Далее мы говорили вполне по-светски. Туманов оказался весьма занятным собеседником, умно и язвительно давал характеристики многим чинам и прослойкам современного общества, рассказывал байки из жизни разных народов (насколько я сумела понять, он много путешествовал. Когда?). Я попросила разрешения кое-что записать. Он недовольно нахмурился, но не возразил. Я чувствовала бы себя с ним совсем легко и свободно, если бы не одно но: он все тяжелел и не пропускал ни одного проходящего мимо лакея с напитками. Признаюсь, меня даже исследовательское любопытство разобрало: как он может столько пить, и после этого еще на ногах стоять и со мной разговаривать?
В контексте беседы Туманов предложил мне посмотреть какого-то алтайского идола, скрывающегося в его покоях. Я, увлеченная его рассказом, и испытывая к нему доверие (совершенно непонятно откуда взявшееся и чем навеянное), согласилась. Сразу же в гостиной он остановился у инкрустированного стола и с Мефистофельской улыбкой спросил:
– Ты что ж, Софья, совсем не боишься меня?
– А почему я должна вас бояться? – поинтересовалась я.
Вместо ответа он достал откуда-то бутылку с мутной жидкостью и отхлебнул прямо из горлышка. Меня передернуло, и тут только я впервые подумала о неуместности и неприличности всей ситуации. Я в комнате почти незнакомого мужчины, наедине с ним, мужчина пьян… Почему умные мысли приходят в мою голову слишком поздно?
Туманов закусил выпивку дешевым серым печеньем и, ухмыляясь, предложил угощение мне. Печенье лежало на сервизной тарелке китайского фарфора, изготовлено было на соде и пахло мылом. Я отказалась.
– Что? – медленно, словно ворочая камни, спросил он. – Вкусы у меня… не того… не аристократические… Н-да?
– При чем тут аристократия?! – рассердилась я. – Пить вам не надо – вот что!
– Не надо, – охотно согласился он. – А я вот пью… И еще выпью…

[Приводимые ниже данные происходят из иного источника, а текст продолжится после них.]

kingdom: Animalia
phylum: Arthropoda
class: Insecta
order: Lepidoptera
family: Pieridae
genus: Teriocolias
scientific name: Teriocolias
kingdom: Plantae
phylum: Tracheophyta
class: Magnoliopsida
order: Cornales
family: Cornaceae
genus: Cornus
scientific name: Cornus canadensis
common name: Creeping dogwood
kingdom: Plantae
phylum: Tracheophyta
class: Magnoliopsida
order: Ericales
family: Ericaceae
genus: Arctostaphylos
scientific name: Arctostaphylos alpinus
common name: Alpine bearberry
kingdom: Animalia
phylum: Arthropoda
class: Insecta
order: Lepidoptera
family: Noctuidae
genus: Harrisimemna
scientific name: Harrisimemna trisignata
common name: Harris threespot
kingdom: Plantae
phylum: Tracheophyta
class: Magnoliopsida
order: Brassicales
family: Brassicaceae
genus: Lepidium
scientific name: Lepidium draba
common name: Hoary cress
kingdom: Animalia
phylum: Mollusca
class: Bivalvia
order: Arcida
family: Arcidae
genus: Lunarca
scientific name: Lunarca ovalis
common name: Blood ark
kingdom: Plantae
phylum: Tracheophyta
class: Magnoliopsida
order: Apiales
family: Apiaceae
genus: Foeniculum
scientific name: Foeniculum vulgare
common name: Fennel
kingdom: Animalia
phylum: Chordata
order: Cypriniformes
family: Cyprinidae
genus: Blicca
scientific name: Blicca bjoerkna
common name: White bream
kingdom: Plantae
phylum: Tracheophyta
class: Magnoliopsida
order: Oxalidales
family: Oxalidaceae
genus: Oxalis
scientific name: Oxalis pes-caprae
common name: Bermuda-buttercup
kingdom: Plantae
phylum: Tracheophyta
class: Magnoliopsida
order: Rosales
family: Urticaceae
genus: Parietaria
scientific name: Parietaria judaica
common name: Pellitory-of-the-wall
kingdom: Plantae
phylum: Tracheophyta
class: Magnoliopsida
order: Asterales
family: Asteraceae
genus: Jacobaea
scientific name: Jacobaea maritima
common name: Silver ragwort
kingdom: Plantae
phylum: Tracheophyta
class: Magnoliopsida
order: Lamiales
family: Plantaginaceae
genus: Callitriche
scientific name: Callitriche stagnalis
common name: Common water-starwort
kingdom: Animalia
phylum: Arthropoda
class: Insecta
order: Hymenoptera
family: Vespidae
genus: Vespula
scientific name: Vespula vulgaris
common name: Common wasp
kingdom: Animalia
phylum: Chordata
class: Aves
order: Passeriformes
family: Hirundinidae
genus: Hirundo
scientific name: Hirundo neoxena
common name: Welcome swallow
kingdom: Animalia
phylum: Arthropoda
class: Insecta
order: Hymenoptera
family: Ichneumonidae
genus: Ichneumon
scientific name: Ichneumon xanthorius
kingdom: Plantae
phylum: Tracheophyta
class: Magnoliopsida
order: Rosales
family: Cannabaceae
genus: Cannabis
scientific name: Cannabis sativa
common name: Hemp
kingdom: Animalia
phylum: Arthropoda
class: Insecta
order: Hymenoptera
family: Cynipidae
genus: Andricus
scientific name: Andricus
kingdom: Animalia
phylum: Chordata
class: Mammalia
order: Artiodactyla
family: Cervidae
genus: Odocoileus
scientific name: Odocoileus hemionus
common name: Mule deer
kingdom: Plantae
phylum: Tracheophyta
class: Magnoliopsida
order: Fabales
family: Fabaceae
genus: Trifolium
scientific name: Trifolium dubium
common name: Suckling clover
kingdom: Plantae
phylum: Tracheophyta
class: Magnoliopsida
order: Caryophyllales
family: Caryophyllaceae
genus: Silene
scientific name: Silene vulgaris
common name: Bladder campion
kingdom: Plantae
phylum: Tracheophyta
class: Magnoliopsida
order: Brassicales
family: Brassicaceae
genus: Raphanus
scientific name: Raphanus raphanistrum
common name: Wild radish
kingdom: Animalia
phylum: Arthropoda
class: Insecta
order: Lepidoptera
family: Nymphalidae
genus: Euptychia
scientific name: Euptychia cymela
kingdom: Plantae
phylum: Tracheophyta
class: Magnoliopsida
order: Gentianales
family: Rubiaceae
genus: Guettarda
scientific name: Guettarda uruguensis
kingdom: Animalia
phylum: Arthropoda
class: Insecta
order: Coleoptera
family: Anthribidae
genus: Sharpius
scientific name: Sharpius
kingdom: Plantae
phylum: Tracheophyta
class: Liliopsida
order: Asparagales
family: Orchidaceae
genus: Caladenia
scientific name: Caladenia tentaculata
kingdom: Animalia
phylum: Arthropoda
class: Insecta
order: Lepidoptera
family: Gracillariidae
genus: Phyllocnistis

Я, словно уговаривая его (или себя?), начала поспешно говорить о том, что видела при посредстве Иннокентия в его клубе, восхищалась техническими новшествами и как бы между делом обмолвилась, что ничего опасного для себя покамест не наблюла. Его как-то еще больше перекосило и следующие слова он почти прорычал:
– В этом доме тебе, Софья, следует бояться только одного жизненного явления – меня!
Я дрожащим голосом осведомилась, в каком же то смысле понимать. Вместо ответа он сгреб меня в охапку и попытался поцеловать.